El secretario general de la Asociación para la Defensa Ecológica de Galicia ha expuesto en las páginas de Opinión de este mismo periódico (véase EL PAÍS de 17 de septiembre de 1981) sus temores acerca de los peligros que para las costas gallegas representa el basurero atómico del Atlántico. El cementerio marino es frecuentado por pesqueros españoles que faenan en esas aguas, y las corrientes marinas pueden arrastrar hasta nuestro litoral los productos radiactivos dispersados en el océano o liberados por eventuales grietas y fisuras. No parece, por lo demás, que ningún científico haya presentado todavía pruebas contundentes e Irrebatibles de que los recipientes empleados para depositar los residuos a grandes profundidades marinas -en torno a los 4.000 metros- se hallen a salvo de riesgos de resquebrajamientos y fisuras como consecuencia de la enorme presión del mar. En el hipotético caso de que se produjeran esas grietas la radiactividad podría alcanzar claramente las cadenas tróficas de los océanos, con el agravante de que la radiactividad es acumulada al pasar de un eslabón a otro, y los seres humanos, situados en el vértice de la pirámide alimenticia, recibirían las más altas dosis.

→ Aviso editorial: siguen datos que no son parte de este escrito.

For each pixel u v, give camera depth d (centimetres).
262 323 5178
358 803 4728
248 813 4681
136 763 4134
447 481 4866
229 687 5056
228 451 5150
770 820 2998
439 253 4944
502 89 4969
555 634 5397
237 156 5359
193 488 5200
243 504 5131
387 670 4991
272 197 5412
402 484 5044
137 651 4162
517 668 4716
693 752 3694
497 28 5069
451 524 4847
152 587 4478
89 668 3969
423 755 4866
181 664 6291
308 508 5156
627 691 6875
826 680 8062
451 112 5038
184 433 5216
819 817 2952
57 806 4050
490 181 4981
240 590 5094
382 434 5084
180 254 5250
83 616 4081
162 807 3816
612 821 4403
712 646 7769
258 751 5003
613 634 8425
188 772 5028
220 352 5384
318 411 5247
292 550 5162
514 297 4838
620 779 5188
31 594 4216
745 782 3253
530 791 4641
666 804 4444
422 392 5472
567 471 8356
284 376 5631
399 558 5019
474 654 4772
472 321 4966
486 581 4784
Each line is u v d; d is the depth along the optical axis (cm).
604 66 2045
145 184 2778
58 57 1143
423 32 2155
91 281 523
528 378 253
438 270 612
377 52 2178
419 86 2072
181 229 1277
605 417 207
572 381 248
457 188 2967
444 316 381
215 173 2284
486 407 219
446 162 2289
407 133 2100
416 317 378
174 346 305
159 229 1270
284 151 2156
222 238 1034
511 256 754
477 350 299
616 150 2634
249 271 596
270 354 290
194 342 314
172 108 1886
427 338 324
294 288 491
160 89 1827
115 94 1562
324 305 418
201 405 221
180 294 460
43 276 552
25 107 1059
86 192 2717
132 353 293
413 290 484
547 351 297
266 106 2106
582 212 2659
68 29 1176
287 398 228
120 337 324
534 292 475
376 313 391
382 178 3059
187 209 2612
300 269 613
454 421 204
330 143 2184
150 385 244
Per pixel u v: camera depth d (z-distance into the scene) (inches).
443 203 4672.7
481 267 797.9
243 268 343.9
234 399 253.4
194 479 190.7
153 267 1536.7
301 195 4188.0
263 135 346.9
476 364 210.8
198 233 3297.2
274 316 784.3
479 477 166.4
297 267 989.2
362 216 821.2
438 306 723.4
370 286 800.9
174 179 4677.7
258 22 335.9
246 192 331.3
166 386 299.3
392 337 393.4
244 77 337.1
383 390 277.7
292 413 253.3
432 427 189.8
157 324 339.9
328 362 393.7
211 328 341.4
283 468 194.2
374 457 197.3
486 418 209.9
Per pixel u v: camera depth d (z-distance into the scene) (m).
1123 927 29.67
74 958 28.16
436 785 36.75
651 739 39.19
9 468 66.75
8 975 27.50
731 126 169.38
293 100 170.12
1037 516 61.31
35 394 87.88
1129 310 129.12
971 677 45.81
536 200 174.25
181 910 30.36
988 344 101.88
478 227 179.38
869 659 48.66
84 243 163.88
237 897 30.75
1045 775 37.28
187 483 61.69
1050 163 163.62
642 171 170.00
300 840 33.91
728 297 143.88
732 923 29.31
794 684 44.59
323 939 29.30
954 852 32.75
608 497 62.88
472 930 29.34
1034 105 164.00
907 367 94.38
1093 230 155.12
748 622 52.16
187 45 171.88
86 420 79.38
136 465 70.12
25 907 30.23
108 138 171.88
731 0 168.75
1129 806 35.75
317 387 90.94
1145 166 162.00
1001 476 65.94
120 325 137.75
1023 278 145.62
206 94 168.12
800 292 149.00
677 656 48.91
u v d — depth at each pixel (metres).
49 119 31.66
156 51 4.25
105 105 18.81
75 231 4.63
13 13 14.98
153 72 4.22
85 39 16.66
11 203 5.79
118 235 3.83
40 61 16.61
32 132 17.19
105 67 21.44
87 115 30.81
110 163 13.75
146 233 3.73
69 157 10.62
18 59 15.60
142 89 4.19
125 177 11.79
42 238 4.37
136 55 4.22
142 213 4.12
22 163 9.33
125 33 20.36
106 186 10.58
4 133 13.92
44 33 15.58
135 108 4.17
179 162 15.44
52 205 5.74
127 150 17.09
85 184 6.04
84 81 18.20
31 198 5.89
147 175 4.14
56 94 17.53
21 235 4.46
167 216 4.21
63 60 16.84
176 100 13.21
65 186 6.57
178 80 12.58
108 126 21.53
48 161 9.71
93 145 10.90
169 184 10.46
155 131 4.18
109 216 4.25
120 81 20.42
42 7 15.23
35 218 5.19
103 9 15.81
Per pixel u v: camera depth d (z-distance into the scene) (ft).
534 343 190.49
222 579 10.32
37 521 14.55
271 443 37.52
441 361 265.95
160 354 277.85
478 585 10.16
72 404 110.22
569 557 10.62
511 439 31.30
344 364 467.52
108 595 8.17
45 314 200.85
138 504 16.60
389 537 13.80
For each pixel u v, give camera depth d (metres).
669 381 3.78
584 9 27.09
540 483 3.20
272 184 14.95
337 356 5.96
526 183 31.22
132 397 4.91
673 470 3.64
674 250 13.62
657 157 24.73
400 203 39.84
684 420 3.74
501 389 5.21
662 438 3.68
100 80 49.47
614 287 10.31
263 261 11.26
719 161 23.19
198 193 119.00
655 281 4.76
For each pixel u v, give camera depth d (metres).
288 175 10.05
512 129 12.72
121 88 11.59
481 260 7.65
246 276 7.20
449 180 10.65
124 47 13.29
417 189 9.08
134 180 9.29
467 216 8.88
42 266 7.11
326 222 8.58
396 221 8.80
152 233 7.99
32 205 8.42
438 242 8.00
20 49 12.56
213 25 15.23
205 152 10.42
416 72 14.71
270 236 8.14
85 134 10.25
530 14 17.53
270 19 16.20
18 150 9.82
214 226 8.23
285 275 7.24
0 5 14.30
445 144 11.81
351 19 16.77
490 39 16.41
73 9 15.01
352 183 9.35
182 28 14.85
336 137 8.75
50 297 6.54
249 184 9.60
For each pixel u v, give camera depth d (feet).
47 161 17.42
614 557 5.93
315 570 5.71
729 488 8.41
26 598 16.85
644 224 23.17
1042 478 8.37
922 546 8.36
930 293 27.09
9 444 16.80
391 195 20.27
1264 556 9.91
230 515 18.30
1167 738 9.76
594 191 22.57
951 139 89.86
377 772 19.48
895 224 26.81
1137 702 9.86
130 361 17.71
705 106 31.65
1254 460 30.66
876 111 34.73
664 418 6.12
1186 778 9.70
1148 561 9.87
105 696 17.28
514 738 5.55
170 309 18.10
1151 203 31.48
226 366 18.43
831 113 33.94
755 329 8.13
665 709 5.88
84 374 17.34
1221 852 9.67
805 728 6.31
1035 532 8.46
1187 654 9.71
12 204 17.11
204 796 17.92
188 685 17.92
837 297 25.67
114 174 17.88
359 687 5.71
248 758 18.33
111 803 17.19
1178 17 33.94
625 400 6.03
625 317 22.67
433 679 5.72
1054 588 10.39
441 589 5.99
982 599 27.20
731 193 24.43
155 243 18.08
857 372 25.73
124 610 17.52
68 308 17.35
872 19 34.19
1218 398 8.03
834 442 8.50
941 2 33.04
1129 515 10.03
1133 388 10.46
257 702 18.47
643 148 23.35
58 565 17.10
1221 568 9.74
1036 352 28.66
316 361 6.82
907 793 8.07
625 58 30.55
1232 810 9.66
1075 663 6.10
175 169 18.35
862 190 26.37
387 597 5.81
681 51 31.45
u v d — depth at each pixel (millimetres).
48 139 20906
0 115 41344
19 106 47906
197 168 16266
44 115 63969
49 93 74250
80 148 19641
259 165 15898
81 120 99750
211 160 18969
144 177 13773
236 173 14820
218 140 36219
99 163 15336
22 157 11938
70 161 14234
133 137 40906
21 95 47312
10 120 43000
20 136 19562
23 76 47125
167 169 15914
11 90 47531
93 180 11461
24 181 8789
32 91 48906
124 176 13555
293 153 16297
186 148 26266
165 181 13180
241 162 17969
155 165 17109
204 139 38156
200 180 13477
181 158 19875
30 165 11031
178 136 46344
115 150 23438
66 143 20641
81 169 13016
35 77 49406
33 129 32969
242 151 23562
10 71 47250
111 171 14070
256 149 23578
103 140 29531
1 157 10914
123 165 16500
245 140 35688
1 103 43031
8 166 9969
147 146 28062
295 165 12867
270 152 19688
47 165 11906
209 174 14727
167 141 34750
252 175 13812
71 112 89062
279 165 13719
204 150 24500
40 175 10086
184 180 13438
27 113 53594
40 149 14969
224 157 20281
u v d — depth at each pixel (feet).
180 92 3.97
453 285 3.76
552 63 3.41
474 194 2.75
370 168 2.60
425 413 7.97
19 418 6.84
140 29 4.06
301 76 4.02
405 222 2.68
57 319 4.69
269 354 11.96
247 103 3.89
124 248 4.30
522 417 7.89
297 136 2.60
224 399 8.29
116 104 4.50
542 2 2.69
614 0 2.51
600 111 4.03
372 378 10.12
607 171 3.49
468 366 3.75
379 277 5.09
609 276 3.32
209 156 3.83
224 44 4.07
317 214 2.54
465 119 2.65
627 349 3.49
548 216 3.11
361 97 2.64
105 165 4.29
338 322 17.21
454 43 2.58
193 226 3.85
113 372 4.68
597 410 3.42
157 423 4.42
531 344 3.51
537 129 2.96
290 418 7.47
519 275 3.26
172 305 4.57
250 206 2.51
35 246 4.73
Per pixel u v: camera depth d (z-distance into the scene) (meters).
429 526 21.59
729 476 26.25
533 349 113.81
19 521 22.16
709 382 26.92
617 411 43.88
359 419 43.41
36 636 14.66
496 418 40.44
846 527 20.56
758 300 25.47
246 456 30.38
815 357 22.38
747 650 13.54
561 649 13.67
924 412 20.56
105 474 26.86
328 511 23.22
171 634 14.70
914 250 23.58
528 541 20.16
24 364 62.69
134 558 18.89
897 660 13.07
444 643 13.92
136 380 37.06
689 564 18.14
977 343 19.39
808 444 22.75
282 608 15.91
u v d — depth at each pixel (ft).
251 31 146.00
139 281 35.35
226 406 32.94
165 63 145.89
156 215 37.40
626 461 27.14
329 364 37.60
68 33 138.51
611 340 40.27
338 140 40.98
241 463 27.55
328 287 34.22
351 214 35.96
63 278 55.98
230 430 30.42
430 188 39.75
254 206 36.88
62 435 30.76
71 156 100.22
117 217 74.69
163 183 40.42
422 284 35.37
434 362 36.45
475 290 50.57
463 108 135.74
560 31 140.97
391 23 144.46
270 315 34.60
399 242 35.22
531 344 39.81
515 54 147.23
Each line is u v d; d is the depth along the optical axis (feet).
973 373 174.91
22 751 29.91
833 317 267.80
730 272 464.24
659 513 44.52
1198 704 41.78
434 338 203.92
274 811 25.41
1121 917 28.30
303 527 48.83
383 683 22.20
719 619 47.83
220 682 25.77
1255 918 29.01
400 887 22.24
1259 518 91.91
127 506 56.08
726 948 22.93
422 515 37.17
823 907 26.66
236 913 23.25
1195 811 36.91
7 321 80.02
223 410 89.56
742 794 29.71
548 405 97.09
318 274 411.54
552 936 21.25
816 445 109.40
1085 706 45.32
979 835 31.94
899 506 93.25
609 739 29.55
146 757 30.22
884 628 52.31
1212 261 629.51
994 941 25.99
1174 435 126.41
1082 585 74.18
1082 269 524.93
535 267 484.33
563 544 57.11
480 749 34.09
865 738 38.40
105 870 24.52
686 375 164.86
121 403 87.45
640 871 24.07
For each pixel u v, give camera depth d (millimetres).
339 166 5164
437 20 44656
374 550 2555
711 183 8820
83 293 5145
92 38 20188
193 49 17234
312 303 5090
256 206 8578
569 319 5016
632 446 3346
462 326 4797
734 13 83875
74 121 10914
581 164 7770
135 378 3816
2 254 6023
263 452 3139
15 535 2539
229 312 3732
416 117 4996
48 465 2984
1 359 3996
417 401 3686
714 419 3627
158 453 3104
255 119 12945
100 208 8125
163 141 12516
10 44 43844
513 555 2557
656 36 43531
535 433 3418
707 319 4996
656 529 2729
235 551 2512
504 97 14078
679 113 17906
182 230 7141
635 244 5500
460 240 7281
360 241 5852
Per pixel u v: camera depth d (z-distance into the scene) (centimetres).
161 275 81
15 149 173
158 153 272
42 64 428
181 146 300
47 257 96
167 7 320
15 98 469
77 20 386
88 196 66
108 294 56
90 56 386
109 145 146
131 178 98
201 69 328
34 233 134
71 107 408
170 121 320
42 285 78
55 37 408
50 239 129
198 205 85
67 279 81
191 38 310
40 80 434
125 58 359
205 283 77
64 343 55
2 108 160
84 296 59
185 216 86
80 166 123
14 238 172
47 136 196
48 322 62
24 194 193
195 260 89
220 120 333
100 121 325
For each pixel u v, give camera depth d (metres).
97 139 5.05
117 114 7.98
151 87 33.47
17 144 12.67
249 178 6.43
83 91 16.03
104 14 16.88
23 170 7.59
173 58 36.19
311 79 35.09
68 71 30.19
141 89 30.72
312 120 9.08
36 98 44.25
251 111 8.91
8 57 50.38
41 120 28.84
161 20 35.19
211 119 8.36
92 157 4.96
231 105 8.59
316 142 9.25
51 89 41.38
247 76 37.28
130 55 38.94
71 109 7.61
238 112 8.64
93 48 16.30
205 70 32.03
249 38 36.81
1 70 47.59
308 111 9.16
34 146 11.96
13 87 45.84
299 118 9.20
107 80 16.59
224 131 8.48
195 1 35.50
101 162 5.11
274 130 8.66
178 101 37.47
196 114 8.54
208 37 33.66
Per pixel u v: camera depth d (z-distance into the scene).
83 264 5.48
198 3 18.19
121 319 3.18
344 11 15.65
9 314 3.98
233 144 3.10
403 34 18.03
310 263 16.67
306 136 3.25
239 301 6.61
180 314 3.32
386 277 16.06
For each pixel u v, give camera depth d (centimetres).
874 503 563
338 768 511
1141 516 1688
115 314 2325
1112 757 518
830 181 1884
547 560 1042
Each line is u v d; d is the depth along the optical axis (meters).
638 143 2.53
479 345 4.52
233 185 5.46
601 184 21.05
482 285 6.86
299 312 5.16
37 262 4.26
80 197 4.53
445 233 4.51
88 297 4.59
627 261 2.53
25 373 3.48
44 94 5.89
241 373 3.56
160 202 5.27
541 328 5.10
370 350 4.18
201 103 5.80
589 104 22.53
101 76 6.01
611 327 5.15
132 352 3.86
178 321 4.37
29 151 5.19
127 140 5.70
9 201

Esa posibilidad, sin embargo, ha sido rechazada de plano por el director del Instituto Español de Oceanografía, que afirma que el agua del mar podría absorber sin peligro la radiactividad, incluso en el supuesto de que se produjera un accidente en el vertido de los residuos o en los recipientes. Sería trágico que el transcurso de los años confirmara los temores de los pesimistas y desautorizara a quienes ahora descartan por completo cualquier riesgo. Nadie debiera olvidar, en cualquier caso, que las advertencias y los pronósticos de los movimientos ecologistas, tomados a broma o tratados con desprecio durante largo tiempo, han resultado en ocasiones ciertos. El Gobierno, así pues, debe dar respuesta a las preguntas que los ecologistas y los ciudadanos preocupados por el deterioro del medio le formulan, y no despreciar, como incordios molestos o temores irracionales, peticiones y protestas que los ciudadanos tienen derecho a formular al amparo de la Constitución española.